**Fragmento de origen**:
========================================================================
Opinión
Necrológica, por Hernán López Echagüe
Fundó su orden político en los provechosos y obsecuentes oficios de personas cuya sola mención mueve de inmediato a sospechar en la presunta comisión de un delito, acaso en contumacia y descaro, quizá en violencia y estreñimiento intelectual. Nombres, en fin, que excitan todo tipo de pensamiento, pero nunca jamás el favor de un concepto plausible, de un conocimiento racional y equilibrado de la política, menos aún del sentido de la vida: Víctor Alderete, Luis Barrionuevo, Armando Cavalieri, Domingo Cavallo y Carlos Corach; Augusto Alassino, Julio Corzo, Antonio Erman González, Roberto Dromi y Omar Fassi Lavalle; Hugo Franco, Carlos Grosso, Alberto Lestelle, José Luis Manzano y Munir Menem; Matilde Menéndez, Julio Mera Figueroa, Oscar Spinosa Melo, Ramón Hernández y Armando Gostanián; Miguel Angel Vicco, Alberto Kohan, Eduardo Bauzá, María Julia Alsogaray y Mario Caserta; Ibrahim Al Ibrahim, Emir Yoma, Jorge Triacca, Juan Carlos Rousselot y Amira Yoma; Eduardo Duhalde, Alberto Samid, Palito Ortega, Julio César Aráoz y Raúl Padró; Alberto Pierri, Oscar Camilión, Rubén Cardozo, José Rodríguez y Adolfo Rodríguez Saa; Jorge Domínguez, Antonio Vanrell, José Manuel Pico, Luis Abelardo Patti …
En diez años de gestión, más de ochenta funcionarios de su gobierno debieron enfrentar, con suerte disímil, procesos en la Justicia. En una oportunidad soltó una magnífica respuesta al ser interrogado acerca de la sucesión de denuncias que había contra sus funcionarios y amigos: “Es la casualidad permanente”.
========================================================================
**Descripción del ejercicio**:
Reescribe de forma más breve el párrafo del fragmento de origen que comienza con «En diez años de gestión», sin perder sus datos principales.

**Sección de datos**:
========================================================================
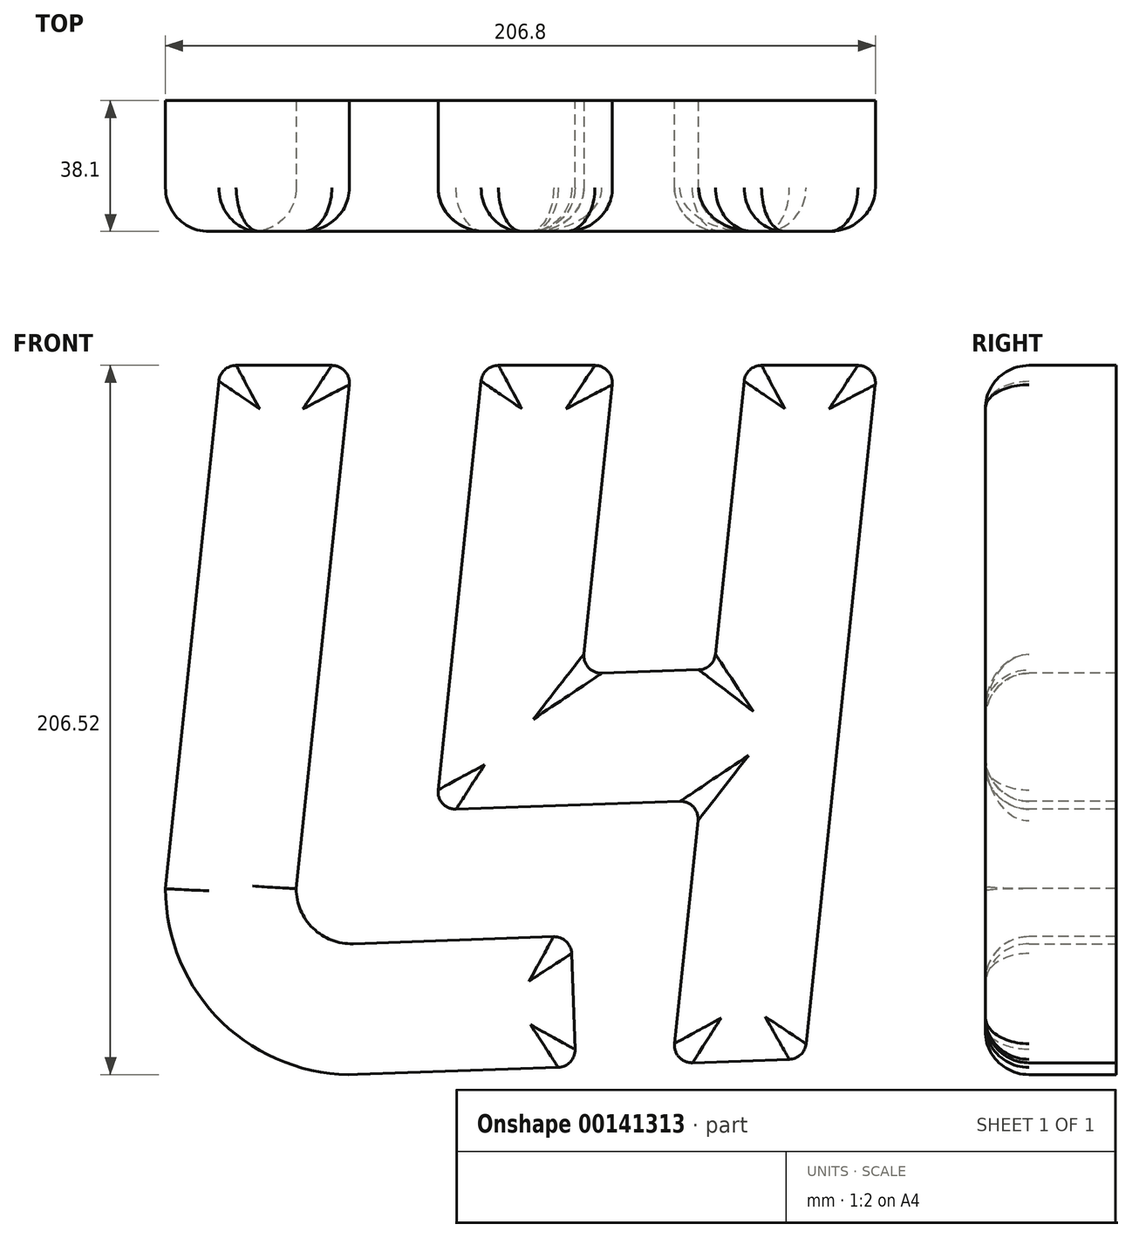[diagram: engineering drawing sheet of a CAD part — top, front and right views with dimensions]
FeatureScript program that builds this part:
========================================================================
**Tarea resuelta**:
En diez años de gestión, más de ochenta funcionarios de su gobierno enfrentaron procesos judiciales con suerte disímil; preguntado por las denuncias contra sus funcionarios y amigos, respondió: “Es la casualidad permanente”.